Neural Network

Intro

The goal of this project was to create a neural network trained to recognize handwritten characters from the MNIST dataset. By building the network from the ground up, I aimed to gain a fundamental understanding of backpropagation, gradient descent, and the matrix operations that drive modern machine learning.

Architecture

The network operates through layers of nodes interconnected by synapses, each defined by learnable weight and bias parameters. I developed a Multi-Layer Perceptron from scratch, where the activations for each layer are derived from the preceding layer's output through a tunable linear transformation and a fixed non-linear activation function.

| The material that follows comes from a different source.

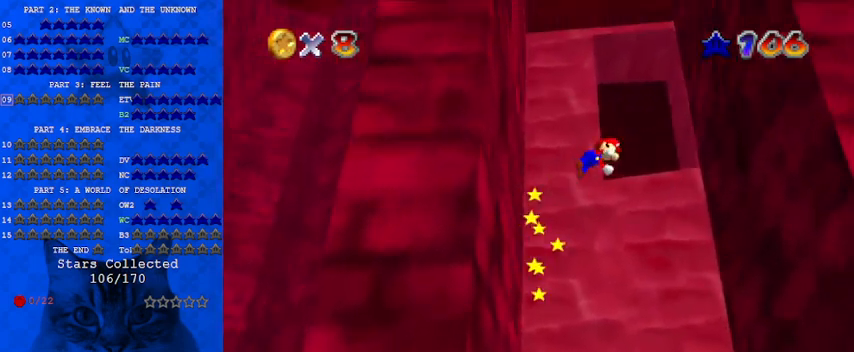
{"keys": ["ctrl", "right", "shift"], "events": [[67, "ctrl", "up"], [67, "shift", "up"], [500, "ctrl", "down"], [500, "shift", "down"]]}
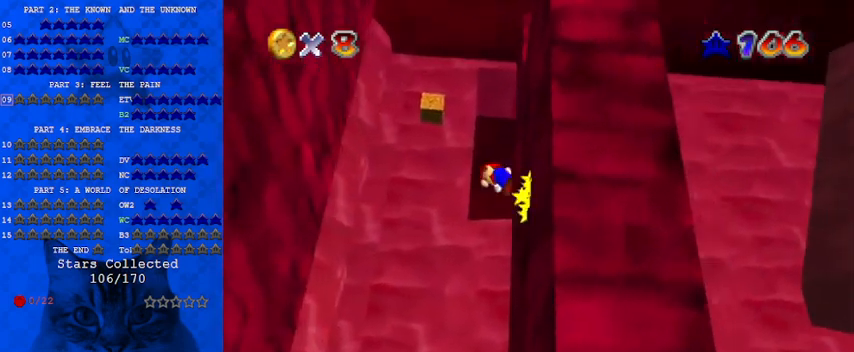
{"keys": ["left"], "events": [[67, "right", "up"], [100, "left", "down"], [133, "ctrl", "up"], [200, "shift", "up"]]}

To train the model, I implemented a mean squared error cost function and utilized backpropagation to calculate the gradient of the cost with respect to every weight and bias in the system. I then optimized these parameters using a custom multithreaded batch gradient descent algorithm; allowing for efficient distribution of the computational load during the training process.

Activation Functions

Choosing the right non-linearity was key to performance. I initially used a sigmoid activation function, but found that it was slow to compute and suffered from the vanishing gradient problem, slowing down the early stages of training. After switching to a Rectified Linear Unit (ReLU) for the hidden layers, the network converged significantly faster and achieved a higher peak accuracy.

Results

The final neural network achieved ~94% accuracy on the handwritten digit test set. By tuning hyperparameters like the learning rate and batch size, I successfully minimized overfitting and stabilized convergence. This project demonstrated the efficacy of neural networks and gradient descent in optimizing high-dimensional parameter spaces for complex pattern recognition.